Par quel bout prendre la promesse du désert ? Peut-être par un fait simple : Boudaoui sait tout faire. On parle ici d’un joueur qui détient, à Nice, le record de la saison en matière de courses à haute intensité (142 sprints à plus de trois mètres par seconde), du jamais-vu « en quinze ans de carrière » selon le préparateur physique des Aiglons, Nicolas Dyon, également interrogé par L’Équipe. L’explosion d’Hicham Boudaoui, excellent lors de la préparation l’été dernier, était attendue depuis longtemps. Une blessure au genou est finalement venue interrompre le décollage en août, mais début 2021, alors que Morgan Schneiderlin a dû soigner un mollet, l’international algérien a récupéré les clés du camion avant d’être associé à l’ancien joueur d’Everton. Les chiffres de son match livré à Rennes ne mentent pas : en relayeur, Boudaoui a pesé offensivement (un tir, quatre dribbles réussis, une passe clé, quatre fautes subies, deux petites passes ratées) et a été impérial défensivement (cinq ballons récupérés, deux interceptions, aucune faute). « Il a été monstrueux, a tranché Ursea après la rencontre. Il a tenu la dragée haute à un espoir du foot français. » À savoir : Eduardo Camavinga, à qui Boudaoui a réussi à faire tourner la tête.
Placé en relayeur dans le 4-3-3 niçois, Boudaoui a été un poison permanent pour Camavinga, cherchant toujours à prendre la profondeur dans le dos de l’international français.
Cette projection a offert des angles de passe à Saliba pour toucher Kamara côté gauche, Boudaoui attirant alors dans certaines situations l’attention de Traoré.
Une fois Kamara touché, Boudaoui pouvait ensuite être trouvé dans le dos de Traoré, avec toujours un temps d’avance sur Camavinga.
De cette position, Boudaoui a fait passer quelques frissons à la défense rennaise comme sur cette séquence où, trouvé par Kamara…
… Il peut atteindre un Maolida ensuite trop timide face à Gomis.
Autre situation où Boudaoui a pris le dessus sur Camavinga : lorsque Saliba a eu le ballon, l’Algérien n’a parfois pas hésité à décrocher pour devenir un appui précieux…
… Ici, non suivi par Camavinga, il peut jouer un une-deux rapide avec Saliba, qui peut ensuite chercher Gouiri dans la profondeur.
Troisième facette de son rôle : lorsqu’il ne s’est pas projeté ou lorsqu’il n’a pas décroché, Boudaoui s’est simplement glissé dans le demi-espace gauche face au 4-2-3-1 rennais.
De cette position, il a alors pu faire parler ses qualités de dribbleur, tout en embrouillant les Bretons (ici Traoré sort sur lui, abandonnant alors Kamara, pendant que Nzonzi marche).
Boudaoui peut alors lancer Kamara dans son couloir.
C’est aussi de cette zone qu’il va décoller…
… pour obtenir un penalty dans les pieds de Da Silva.
Précieux dans le camp rennais, Hicham Boudaoui, utile dans son pressing, a aussi été brillant dans son propre camp pour couper les mouvements bretons ou pour sortir les ballons, ce qui avait déjà été le cas sur plusieurs séquences face au PSG.
À la demi-heure de jeu, on l’a ainsi vu couper Camavinga dans son élan…
Avant de remonter tout le terrain.
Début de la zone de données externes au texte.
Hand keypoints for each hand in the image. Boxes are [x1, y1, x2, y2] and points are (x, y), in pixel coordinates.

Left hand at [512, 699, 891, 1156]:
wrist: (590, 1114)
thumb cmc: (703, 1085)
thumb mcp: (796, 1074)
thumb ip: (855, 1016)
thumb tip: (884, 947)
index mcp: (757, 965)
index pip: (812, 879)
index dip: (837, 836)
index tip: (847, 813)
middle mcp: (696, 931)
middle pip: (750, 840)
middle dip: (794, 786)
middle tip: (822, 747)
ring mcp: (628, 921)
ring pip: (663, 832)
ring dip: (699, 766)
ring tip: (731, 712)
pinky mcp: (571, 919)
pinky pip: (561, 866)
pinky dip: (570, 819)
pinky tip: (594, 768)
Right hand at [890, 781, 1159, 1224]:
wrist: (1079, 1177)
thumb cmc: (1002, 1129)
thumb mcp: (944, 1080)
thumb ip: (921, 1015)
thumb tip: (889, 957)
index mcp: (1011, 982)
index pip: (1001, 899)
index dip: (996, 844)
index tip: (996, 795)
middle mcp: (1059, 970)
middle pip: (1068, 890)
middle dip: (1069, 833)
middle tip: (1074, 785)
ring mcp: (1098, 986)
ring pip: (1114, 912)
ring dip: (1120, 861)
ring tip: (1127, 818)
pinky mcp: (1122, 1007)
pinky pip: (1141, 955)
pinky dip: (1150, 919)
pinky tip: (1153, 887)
Au bout : Maolida va toucher le poteau de Gomis.
Juste avant la pause, c’est dans sa capacité à résister à la pression qu’on l’a vu exceller. Ici, alerté par Saliba…
… il va attirer la pression rennaise avant de décaler parfaitement Kamara.
Même chose ici avant de sortir où sa talonnade permet à Nice de se sortir de la pression.
Seule tache de sa nuit rennaise, Boudaoui a été découpé par Doku en première période avant d’être de nouveau tamponné dans la foulée par Camavinga, ce qui l’a fait finir sa partie sur une jambe avant d’être remplacé par Lees-Melou. Vitesse dans la réflexion, joie dans la récupération et intelligence dans les transmissions, résultat ficelé : le job était déjà fait.